Several papers by Rafael La Porta, Florencio Lopez-de-Silanes Andrei Shleifer (and Robert Vishny) answers this question with a resounding yes. They hold that legal protection of outside investors limits the expropriation of those investors by corporate insiders - an essential quality for development. From this, they found that there was a large discrepancy between common law regimes and civil law. Common law regimes were a lot more protective of outside investors than those of a civil law background - which makes sense given the historical context of both.
So, one may counter the above by saying that both England and France are similarly wealthy and have taken very different approaches to law. This argument is right - other factors like democracy, the rule of law, and property rights are much better determinants of economic development.
However, where this distinction does excel is in areas like financial development, the role of the formal sector and unemployment. Common law countries have less (what they call) anti-director rights across almost all categories. They’re prone to having higher dividend payouts, stock market capitalisation as a % of GDP, and ownership dispersion. This may explain why London has occupied the spot as the financial capital of Europe as opposed to a civil law regime like Frankfurt or Paris.
There are many more examples of how common law benefits a country's development in a way that civil law regimes do not. I’m already over my planned word limit, so I won’t write anymore, but I’d strongly recommend you read the paper if you want to hear more.
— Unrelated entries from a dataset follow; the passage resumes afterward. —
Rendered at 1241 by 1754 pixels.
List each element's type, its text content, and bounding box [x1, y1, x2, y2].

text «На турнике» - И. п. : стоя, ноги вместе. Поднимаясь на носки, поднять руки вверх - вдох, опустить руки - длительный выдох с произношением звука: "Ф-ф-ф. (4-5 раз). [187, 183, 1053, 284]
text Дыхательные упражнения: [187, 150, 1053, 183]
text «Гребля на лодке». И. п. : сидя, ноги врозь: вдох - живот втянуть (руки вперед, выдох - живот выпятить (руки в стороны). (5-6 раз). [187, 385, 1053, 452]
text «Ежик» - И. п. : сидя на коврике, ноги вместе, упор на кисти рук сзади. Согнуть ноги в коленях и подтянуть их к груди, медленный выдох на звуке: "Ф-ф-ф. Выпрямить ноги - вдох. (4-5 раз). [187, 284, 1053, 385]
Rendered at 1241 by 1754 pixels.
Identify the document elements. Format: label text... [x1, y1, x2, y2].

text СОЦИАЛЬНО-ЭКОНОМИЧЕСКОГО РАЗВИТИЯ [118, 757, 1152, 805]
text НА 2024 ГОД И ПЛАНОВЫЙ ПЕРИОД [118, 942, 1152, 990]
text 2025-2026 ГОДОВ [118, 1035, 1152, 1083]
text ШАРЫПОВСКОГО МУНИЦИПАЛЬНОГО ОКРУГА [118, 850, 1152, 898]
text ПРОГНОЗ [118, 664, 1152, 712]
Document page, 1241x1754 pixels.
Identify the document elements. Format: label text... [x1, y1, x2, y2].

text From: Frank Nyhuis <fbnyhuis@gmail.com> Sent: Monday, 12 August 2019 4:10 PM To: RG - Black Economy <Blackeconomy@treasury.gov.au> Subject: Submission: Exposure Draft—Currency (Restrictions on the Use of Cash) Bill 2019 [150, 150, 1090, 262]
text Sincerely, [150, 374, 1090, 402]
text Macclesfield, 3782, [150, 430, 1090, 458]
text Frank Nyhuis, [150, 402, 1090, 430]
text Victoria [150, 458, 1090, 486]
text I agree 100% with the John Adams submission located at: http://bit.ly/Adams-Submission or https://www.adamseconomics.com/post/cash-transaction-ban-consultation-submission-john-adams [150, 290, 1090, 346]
You can find it by clicking here.
I’d also recommend this paper more specifically analysing Hayek’s claims from a property rights perspective.
So, thanks for reading and please do share it if you enjoyed the blog.
Thanks
Tom
This is interesting, it's the first time I've seen a good argument for why common law might be preferable to civil law.
It also works with the observation that civil law countries are better at building physical infrastructure - if civil law is for policy implementation, it makes sense that it'd correlate with better government ability to implement policy and build things.